_Extracted page text data:_
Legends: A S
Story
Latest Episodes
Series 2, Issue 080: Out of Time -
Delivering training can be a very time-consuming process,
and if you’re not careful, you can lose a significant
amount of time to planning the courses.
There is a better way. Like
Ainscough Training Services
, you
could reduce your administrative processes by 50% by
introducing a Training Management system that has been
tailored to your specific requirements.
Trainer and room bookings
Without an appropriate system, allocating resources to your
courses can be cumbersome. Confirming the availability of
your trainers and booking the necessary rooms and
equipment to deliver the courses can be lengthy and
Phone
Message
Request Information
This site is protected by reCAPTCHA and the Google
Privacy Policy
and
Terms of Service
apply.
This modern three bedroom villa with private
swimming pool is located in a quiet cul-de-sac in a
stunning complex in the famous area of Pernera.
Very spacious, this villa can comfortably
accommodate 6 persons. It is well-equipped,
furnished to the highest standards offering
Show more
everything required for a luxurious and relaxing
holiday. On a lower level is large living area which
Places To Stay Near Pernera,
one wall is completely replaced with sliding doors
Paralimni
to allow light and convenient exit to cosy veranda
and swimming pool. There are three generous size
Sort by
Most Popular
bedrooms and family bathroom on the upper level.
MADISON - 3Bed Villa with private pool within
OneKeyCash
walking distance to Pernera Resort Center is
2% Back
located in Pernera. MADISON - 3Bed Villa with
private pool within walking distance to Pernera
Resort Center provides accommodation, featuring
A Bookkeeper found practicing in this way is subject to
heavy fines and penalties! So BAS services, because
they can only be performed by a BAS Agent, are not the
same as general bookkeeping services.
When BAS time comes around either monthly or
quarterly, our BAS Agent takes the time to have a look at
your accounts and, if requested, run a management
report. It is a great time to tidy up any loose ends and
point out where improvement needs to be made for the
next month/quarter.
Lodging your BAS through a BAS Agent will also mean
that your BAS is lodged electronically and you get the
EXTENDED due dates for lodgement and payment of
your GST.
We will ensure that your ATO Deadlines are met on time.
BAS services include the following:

_WORK TASK:_ Return only the lines of the records in which the string "walking" appears.

_SOLUTION BELOW:_
walking distance to Pernera Resort Center is
private pool within walking distance to Pernera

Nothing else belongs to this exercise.